- ASSIGNMENT -
Please set down the lines of the listing exactly, from its first line to the line with "Digitize the connectivity of all roads that", leaving the pictures out.

-------

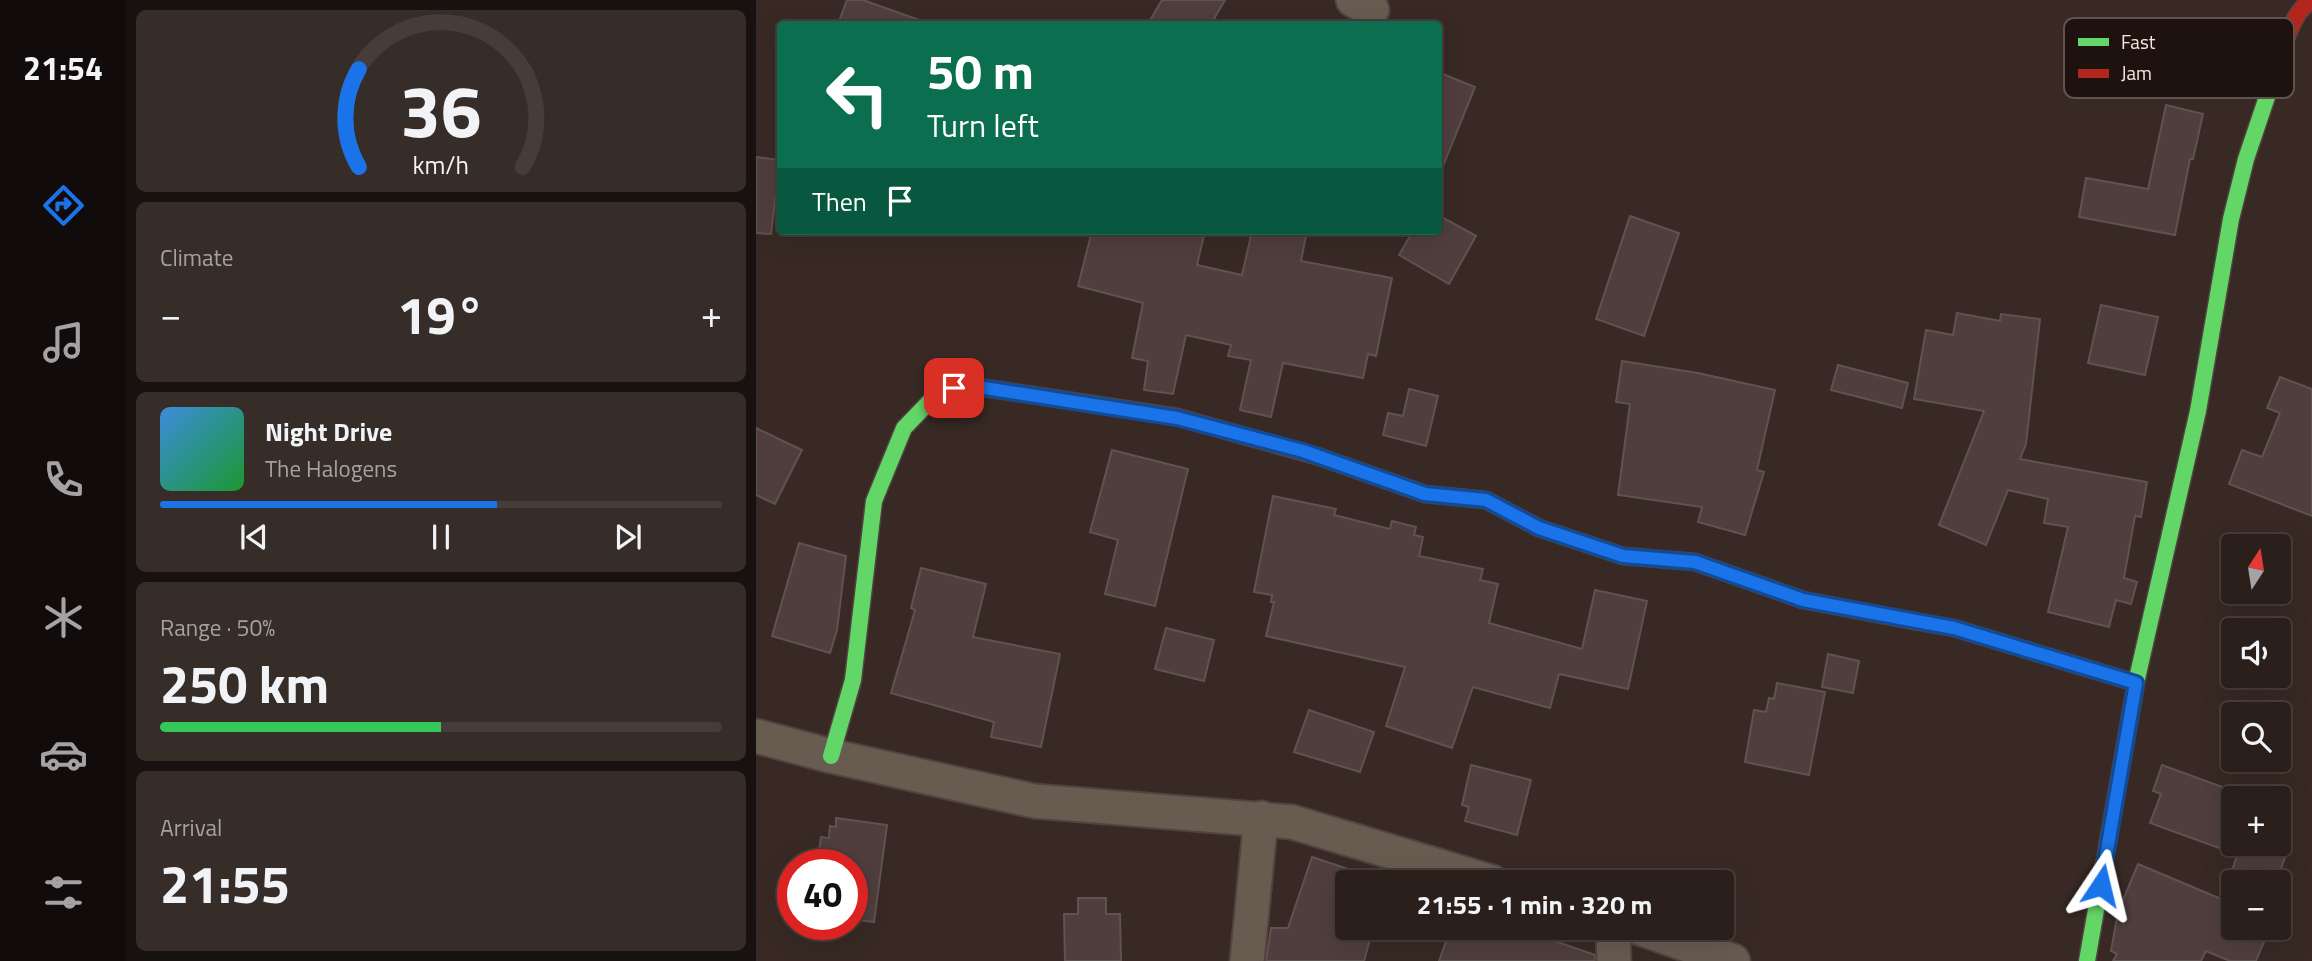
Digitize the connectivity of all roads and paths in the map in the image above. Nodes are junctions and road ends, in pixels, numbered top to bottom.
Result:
1 (2312, 1) edge
2 (2294, 19) edge
3 (2267, 98) edge
4 (2136, 683) junction
5 (756, 736) edge
6 (831, 756) junction
7 (1261, 818) junction
8 (1452, 870) edge
9 (1613, 940) edge
10 (1673, 940) edge
11 (1247, 961) edge
12 (1614, 961) edge
13 (1733, 961) edge
14 (2087, 961) edge

1 - 2 street
3 - 4 street
4 - 6 street
4 - 14 street
5 - 6 street
6 - 7 street
7 - 8 street
7 - 11 street
9 - 12 street
10 - 13 street

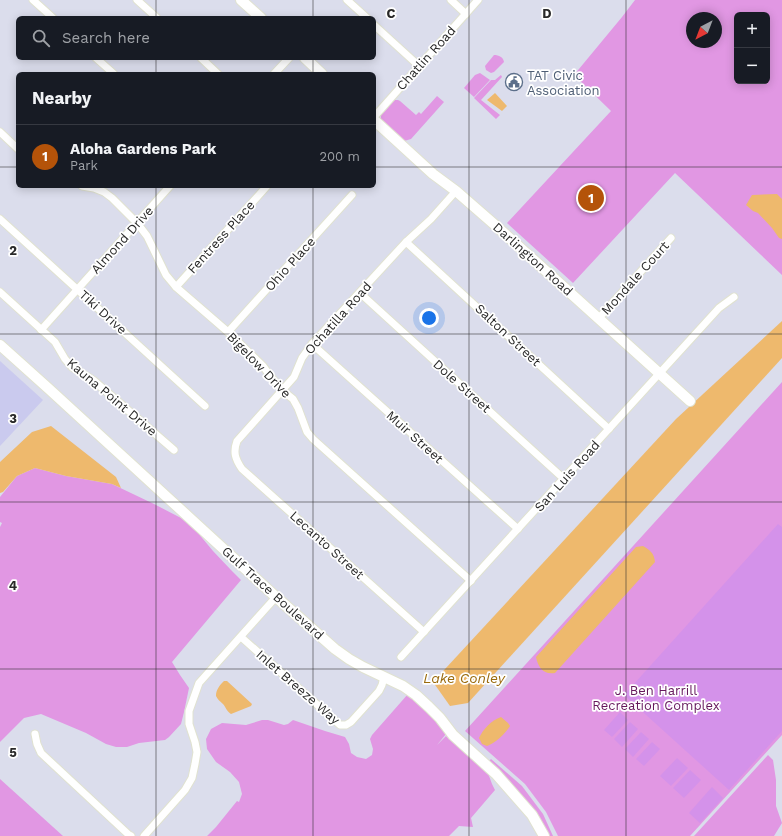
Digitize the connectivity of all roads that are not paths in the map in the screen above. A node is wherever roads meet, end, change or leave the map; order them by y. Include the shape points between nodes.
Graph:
1 (33, 0) edge
2 (137, 0) edge
3 (241, 0) edge
4 (347, 0) edge
5 (450, 0) edge
6 (478, 0) edge
7 (466, 14) junction
8 (50, 16) edge
9 (155, 16) edge
10 (259, 16) edge
11 (365, 16) edge
12 (376, 27) edge
13 (98, 60) edge
14 (203, 60) edge
15 (287, 60) edge
16 (307, 60) edge
17 (419, 66) junction
18 (112, 72) edge
19 (216, 72) edge
20 (276, 72) edge
21 (320, 72) edge
22 (376, 115) edge
23 (376, 122) edge
24 (0, 132) edge
25 (16, 147) edge
26 (94, 188) edge
27 (168, 188) edge
28 (265, 188) edge
29 (456, 191) junction
30 (352, 195) dead end
31 (0, 218) edge
32 (137, 223) junction
33 (671, 238) dead end
34 (406, 242) junction
35 (176, 287) junction
36 (78, 289) junction
37 (0, 292) edge
38 (360, 293) junction
39 (734, 297) dead end
40 (599, 318) junction
41 (41, 330) junction
42 (228, 332) junction
43 (312, 344) junction
44 (0, 345) edge
45 (660, 374) junction
46 (283, 390) junction
47 (690, 401) dead end
48 (205, 406) dead end
49 (609, 429) junction
50 (174, 450) dead end
51 (235, 454) joint
52 (564, 479) junction
53 (518, 529) junction
54 (471, 581) junction
55 (276, 597) junction
56 (424, 632) junction
57 (241, 637) junction
58 (401, 657) dead end
59 (384, 677) junction
60 (35, 734) dead end
61 (131, 836) edge
62 (144, 836) edge
63 (544, 836) edge

1 - 8 street
2 - 9 street
3 - 10 street
4 - 11 street
5 - 7 street
6 - 7 street, Chatlin Road
7 - 17 street, Chatlin Road
12 - 17 street
13 - 18 street
14 - 19 street
15 - 20 street
16 - 21 street
17 - 22 street, Chatlin Road
23 - 29 street, Darlington Road via 433,174
24 - 25 street
26 - 32 street, Bigelow Drive via 112,198
27 - 32 street, Almond Drive
28 - 35 street, Fentress Place
29 - 34 street, Ochatilla Road
29 - 40 street, Darlington Road
30 - 42 street, Ohio Place
31 - 36 street, Tiki Drive
32 - 35 street, Bigelow Drive via 147,236 166,275
32 - 36 street, Almond Drive
33 - 40 street, Mondale Court
34 - 38 street, Ochatilla Road
34 - 49 street, Salton Street
35 - 42 street, Bigelow Drive
36 - 41 street, Almond Drive
36 - 48 street, Tiki Drive
37 - 41 street, Kauna Point Drive
38 - 43 street, Ochatilla Road
38 - 52 street, Dole Street
39 - 45 street, San Luis Road via 719,308
40 - 45 street, Darlington Road
41 - 50 street, Kauna Point Drive via 55,342 72,367 93,380
42 - 46 street, Bigelow Drive via 263,366
43 - 46 street, Ochatilla Road via 302,358 294,377
43 - 53 street, Muir Street
44 - 55 street, Gulf Trace Boulevard
45 - 47 street, Darlington Road
45 - 49 street, San Luis Road
46 - 51 street, Ochatilla Road via 237,441
46 - 54 street, Bigelow Drive via 298,408 307,432 313,439
49 - 52 street, San Luis Road
51 - 56 street, Lecanto Street via 242,469
52 - 53 street, San Luis Road
53 - 54 street, San Luis Road
54 - 56 street, San Luis Road
55 - 57 street
55 - 59 street, Gulf Trace Boulevard via 336,649 356,663
56 - 58 street, San Luis Road
57 - 59 street, Inlet Breeze Way via 340,726 351,722 379,691
57 - 62 street via 199,683 189,711 189,724 197,752 192,778 185,790
59 - 63 street, Gulf Trace Boulevard via 403,686 429,706 453,735 496,774 532,814
60 - 61 street via 41,752

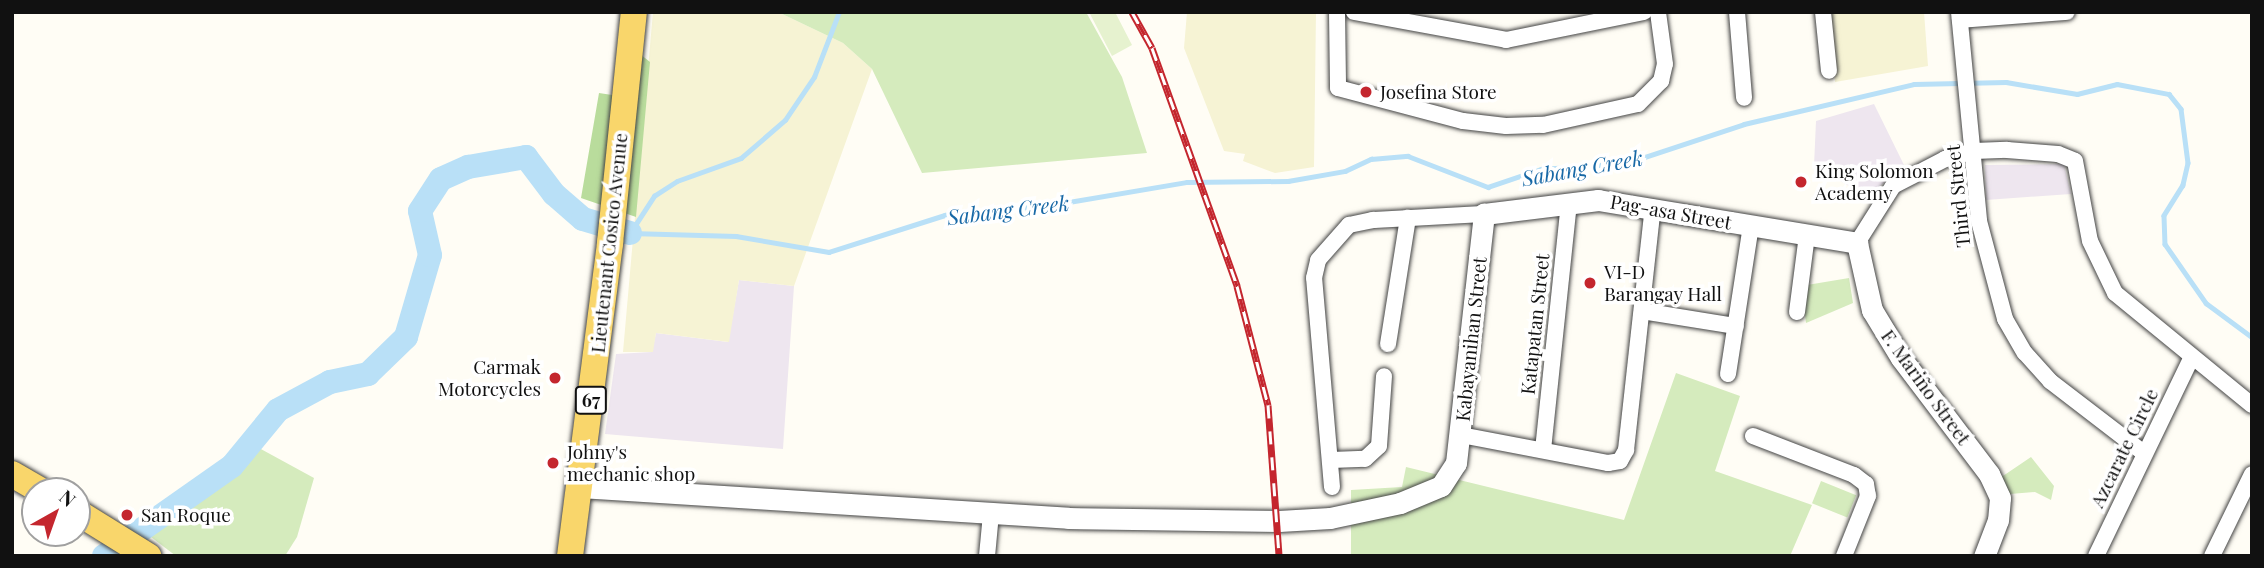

-------

- TASK RESULT -
Digitize the connectivity of all roads and paths in the map in the image above. Nodes are junctions and road ends, in pixels, numbered top to bottom.
Result:
1 (2312, 1) edge
2 (2294, 19) edge
3 (2267, 98) edge
4 (2136, 683) junction
5 (756, 736) edge
6 (831, 756) junction
7 (1261, 818) junction
8 (1452, 870) edge
9 (1613, 940) edge
10 (1673, 940) edge
11 (1247, 961) edge
12 (1614, 961) edge
13 (1733, 961) edge
14 (2087, 961) edge

1 - 2 street
3 - 4 street
4 - 6 street
4 - 14 street
5 - 6 street
6 - 7 street
7 - 8 street
7 - 11 street
9 - 12 street
10 - 13 street

Digitize the connectivity of all roads that are not paths in the map in the screen above. A node is wherever roads meet, end, change or leave the map; order them by y. Include the shape points between nodes.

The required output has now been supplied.